Weitere Kollateralschäden des Börsenelends
Die Flaute an den Börsen setzt auch die Finanz-"Portale" zunehmend unter Druck. Die Zugriffszahlen fast aller Anbieter gingen zuletzt dramatisch zurück:
So verzeichnete "OnVista" im Februar einen Einbruch von knapp 26 Prozent, bei "Finanztreff" gingen die Zugriffe binnen Monatsfrist um knapp 29 Prozent zurück, "wallstreet:online" registrierte ein Minus von rund 16 Prozent.
Die Zahl der Seitenzugriffe ist entscheidend für die Höhe der Werbeeinnahmen. Je mehr Klicks, desto teurer lassen sich Anzeigen verkaufen.

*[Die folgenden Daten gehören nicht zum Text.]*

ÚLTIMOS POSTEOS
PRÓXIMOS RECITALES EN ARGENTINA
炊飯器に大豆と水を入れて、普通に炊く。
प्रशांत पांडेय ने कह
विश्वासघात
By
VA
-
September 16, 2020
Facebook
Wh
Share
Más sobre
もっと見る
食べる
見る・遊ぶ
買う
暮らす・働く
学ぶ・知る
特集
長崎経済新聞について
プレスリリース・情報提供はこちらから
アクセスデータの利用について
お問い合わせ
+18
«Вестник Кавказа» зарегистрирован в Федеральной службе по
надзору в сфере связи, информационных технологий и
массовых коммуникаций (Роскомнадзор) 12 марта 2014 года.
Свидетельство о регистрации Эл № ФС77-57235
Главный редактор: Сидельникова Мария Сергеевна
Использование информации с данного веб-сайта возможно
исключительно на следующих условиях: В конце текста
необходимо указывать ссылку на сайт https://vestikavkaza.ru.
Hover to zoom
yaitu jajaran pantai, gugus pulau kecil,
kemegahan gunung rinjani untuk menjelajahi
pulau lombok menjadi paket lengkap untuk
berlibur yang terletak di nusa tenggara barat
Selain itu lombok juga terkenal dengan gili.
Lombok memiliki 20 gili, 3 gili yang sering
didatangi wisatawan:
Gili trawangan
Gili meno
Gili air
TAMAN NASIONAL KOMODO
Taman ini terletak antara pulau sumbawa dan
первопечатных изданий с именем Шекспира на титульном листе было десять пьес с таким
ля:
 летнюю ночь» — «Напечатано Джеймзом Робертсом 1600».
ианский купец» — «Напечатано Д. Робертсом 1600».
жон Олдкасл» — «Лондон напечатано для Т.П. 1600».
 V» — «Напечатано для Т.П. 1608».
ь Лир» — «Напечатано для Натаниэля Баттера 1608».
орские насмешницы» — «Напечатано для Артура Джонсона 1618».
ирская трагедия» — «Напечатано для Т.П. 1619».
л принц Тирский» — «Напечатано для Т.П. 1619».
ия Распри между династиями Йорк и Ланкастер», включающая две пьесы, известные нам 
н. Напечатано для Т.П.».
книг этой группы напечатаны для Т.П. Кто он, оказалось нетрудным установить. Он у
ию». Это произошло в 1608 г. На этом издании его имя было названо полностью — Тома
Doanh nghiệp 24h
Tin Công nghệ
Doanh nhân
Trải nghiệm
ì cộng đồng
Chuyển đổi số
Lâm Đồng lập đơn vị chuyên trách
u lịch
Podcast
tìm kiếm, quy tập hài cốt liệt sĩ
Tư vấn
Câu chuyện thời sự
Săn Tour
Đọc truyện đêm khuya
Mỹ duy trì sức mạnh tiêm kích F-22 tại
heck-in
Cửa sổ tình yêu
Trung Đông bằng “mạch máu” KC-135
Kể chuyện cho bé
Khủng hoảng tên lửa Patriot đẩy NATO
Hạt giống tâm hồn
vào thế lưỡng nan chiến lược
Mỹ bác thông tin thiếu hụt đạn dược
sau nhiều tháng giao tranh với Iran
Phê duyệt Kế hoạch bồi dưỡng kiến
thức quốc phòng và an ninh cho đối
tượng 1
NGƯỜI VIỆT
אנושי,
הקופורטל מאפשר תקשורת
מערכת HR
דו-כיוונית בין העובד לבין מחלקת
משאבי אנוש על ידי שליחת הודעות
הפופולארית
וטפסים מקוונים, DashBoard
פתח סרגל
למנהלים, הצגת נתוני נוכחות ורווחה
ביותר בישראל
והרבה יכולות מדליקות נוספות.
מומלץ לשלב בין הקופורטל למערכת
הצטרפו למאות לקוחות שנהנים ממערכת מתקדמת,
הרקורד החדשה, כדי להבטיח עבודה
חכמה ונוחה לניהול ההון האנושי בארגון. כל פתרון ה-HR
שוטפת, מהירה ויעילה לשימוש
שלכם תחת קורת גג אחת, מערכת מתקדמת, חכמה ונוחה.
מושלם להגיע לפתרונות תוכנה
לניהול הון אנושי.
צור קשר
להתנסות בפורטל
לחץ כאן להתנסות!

Ein Jahr fallende Kurse am NasdaqKonsolidierung
Trotz der schlechten Lage geben sich die Betreiber der Finanzseiten durchgehend gelassen und hoffen auf bessere Zeiten. In den kommenden Jahren dürfte jedoch der ein oder andere auf der Strecke bleiben.

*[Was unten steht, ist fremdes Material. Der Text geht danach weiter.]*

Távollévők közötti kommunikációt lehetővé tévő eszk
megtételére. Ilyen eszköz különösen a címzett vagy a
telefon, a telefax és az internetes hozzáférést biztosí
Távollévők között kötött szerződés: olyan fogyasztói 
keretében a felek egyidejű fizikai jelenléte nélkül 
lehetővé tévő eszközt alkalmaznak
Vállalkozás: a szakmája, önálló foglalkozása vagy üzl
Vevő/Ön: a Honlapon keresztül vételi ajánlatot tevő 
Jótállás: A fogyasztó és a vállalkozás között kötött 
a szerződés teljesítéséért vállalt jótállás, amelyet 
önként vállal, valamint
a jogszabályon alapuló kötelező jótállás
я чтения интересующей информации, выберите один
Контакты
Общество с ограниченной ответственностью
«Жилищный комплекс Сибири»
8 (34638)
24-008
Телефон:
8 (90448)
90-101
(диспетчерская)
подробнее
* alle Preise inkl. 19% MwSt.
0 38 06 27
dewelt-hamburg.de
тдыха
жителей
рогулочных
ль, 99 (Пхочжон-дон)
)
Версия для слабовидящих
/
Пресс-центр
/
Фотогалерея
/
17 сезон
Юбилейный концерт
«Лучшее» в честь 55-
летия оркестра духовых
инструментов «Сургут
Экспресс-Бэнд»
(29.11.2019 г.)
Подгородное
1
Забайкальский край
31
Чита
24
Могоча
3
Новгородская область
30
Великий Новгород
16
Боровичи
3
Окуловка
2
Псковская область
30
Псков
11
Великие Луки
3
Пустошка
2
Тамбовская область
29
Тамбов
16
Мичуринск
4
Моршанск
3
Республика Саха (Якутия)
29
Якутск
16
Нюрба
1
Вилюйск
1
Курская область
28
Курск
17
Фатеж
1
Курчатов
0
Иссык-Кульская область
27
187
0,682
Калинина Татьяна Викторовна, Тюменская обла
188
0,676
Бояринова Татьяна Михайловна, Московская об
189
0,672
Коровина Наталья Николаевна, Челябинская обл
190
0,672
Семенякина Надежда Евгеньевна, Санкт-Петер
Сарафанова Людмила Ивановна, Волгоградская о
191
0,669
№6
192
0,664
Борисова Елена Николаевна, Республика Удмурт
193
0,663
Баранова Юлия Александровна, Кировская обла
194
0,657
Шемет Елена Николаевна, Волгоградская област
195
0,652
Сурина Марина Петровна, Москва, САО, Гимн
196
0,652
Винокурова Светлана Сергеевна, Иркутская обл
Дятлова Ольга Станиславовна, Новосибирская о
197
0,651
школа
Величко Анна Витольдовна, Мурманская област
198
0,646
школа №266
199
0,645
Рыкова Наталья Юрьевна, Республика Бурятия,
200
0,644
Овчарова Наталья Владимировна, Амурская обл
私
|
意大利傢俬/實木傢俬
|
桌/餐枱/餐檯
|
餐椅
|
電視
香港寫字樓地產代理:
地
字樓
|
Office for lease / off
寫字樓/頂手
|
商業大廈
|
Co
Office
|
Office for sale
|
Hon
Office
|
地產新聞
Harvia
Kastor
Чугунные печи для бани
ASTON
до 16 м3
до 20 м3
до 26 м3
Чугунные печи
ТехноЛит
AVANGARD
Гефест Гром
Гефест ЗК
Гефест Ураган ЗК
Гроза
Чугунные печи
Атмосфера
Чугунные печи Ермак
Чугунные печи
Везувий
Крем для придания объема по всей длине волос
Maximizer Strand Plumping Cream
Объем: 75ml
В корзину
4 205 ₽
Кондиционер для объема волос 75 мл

Die Analystin Patricia Neuhaus vom Marktforschungsinstituts Jupiter MMXI rechnet fest mit einer Konsolidierung unter den derzeit etwa 40 bis 50 Anbietern von Finanzinformationen im deutschsprachigen Internet.
"Darunter sind auch viele kleine Unternehmen. Einige der Anbieter werden verschwinden", lautet ihre Prognose. "Außerdem wird es zu Kooperationen und Aufkäufen kommen."